(Tasks to perform)
A – Translate this sentence from the forum thread below into Spanish: "Seven years ago we spent xmas and the new year in Paphos."
B – According to the forum thread below, how long was the 6 week Autumn holiday reduced to?
C – Write out the passage of the forum thread below from "Perhaps I'm sad" up to and including "where to go!".
[Page text Boundary: Start]
For various reasons this year has seen our 6 week hol. in the Spring canceled and our 6 week Autumn hol. reduced to 2 weeks (albeit in the MH in France). As a wee treat we decided to select a week or two in the sun (cost no problem) before Christmas. 

Now I like to think I am adaptable and willing to try different experiences if they appeal to me. However, we couldn't see anywhere we would like to be without the MH :roll: I am now too used to moving on impulse or having the choice to move if the present site or town does not live up to expectations.

So my 2 weeks in the sun is now 6 days in Edinburgh doing the tourist bit with good meals thrown in for good measure :lol: If it is dry it's a bonus and if it's not windy then they must have moved the city :wink: 

Perhaps I'm sad in some peoples' eyes, but I'm happy that I can holiday any time of the year if circumstances permit or if I fancy a couple of days away. I couldn't do that without the MH - even if I could choose where to go!

I know it costs money for a single MH hol. but cost out the number of nights away over the year and the average is very reasonable.

Each to their own though and good luck in whatever you decide Brian.

Sue


----------



## DTPCHEMICALS

Seven years ago we spent xmas and the new year in Paphos.
Worst winter holiday we have had due to the cold and wet.
The weather for the second week was forecast to be worse than the first so I surprised the familly and we got on a plane and spent the second week at sharm el wotsit in Egypt.
[Page text Boundary: End]
[Extracted entries Boundary: Start]
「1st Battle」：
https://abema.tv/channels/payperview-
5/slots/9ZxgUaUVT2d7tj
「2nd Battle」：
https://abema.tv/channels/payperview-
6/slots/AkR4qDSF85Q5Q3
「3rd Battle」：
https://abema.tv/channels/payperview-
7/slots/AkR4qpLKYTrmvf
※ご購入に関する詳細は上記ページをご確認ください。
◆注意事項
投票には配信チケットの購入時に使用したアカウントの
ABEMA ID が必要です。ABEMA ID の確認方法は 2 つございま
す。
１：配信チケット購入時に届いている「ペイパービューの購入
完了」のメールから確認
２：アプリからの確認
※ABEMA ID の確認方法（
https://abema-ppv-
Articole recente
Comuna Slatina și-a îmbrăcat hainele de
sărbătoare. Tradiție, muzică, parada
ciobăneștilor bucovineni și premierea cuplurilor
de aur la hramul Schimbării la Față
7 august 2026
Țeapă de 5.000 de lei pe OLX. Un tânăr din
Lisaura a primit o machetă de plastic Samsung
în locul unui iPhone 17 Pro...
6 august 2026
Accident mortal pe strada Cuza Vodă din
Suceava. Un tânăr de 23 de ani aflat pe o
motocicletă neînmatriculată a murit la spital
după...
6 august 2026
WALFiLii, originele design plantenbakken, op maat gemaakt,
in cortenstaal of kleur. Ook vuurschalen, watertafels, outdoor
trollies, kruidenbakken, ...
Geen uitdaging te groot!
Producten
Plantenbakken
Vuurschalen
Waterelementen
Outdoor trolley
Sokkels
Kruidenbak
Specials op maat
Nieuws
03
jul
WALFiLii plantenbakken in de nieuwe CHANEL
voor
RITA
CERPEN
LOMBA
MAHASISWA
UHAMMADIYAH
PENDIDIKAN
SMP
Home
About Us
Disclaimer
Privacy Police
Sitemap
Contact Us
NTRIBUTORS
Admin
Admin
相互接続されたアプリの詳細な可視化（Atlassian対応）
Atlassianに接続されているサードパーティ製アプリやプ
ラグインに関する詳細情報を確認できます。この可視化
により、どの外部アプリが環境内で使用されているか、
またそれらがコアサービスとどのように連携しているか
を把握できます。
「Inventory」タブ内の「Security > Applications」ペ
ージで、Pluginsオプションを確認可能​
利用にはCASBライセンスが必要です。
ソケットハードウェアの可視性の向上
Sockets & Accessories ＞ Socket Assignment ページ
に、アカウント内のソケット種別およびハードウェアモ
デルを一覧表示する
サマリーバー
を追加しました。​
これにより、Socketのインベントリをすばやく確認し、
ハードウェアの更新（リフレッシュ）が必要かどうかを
[Extracted entries Boundary: End]
(Results in order)
A – Hace siete años pasamos la Navidad y el Año Nuevo en Pafos.

B – It was reduced to 2 weeks.

C –
Perhaps I'm sad in some peoples' eyes, but I'm happy that I can holiday any time of the year if circumstances permit or if I fancy a couple of days away. I couldn't do that without the MH - even if I could choose where to go!